Estamos ahora muy por encima del confusionismo místico sentimental y del dualismo rígido que el joven Evola reprocha al cristianismo de los orígenes. La distinción ternaria Cuerpo-Alma-Espíritu, fundamento de la visión tradicional del hombre, está presente en el cristianismo, y especialmente en los primeros textos, las Epístolas de San pablo a los Tesalonicenses y a los Corintios. El precepto de “glorificar a Dios en su cuerpo” está en las antípodas de este ataque visceral que el cristianismo habría dirigido contra la parte carnal del ser humano.

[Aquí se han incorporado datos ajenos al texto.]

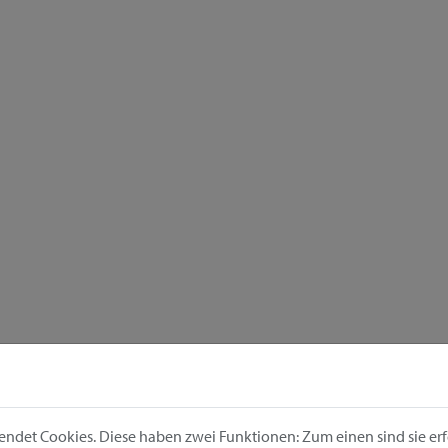
ndet Cookies. Diese haben zwei Funktionen: Zum einen sind sie erfo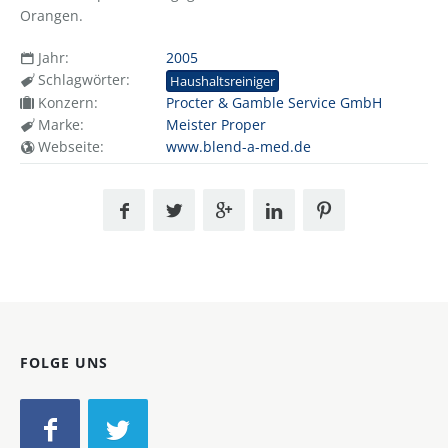
Orangen.
Jahr:
2005
Schlagwörter:
Haushaltsreiniger
Konzern:
Procter & Gamble Service GmbH
Marke:
Meister Proper
Webseite:
www.blend-a-med.de
FOLGE UNS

San Pablo dice que el hombre es a la vez cuerpo, alma y espíritu y que el cuerpo humano es la epifanía del alma y el templo del Espíritu Santo. Transición entre el espíritu y el cuerpo, el alma es el soporte de la tensión metafísica que el primero implica en el segundo. No es sólo el receptáculo de impulsos confusos, a través de los cuales reconocemos el lazo que nos une con la esfera biológico-material del ser. Es también la palanca de la tensión espiritual. Lleva como improntas de esta búsqueda existencial del supra-mundo, rasgos que transcienden, por su naturaleza misma, los impulsos de la simple emotividad y cuya organización en un estilo coherente de comportamiento y de acción constituye la base de lo que Evola llama la “raza del espíritu”, la “raza del alma” en el sentido superior, Noopsiquico del término, y no en la acepción inferior y Biopsiquica del alma concebida como fuente de dispersión afectiva.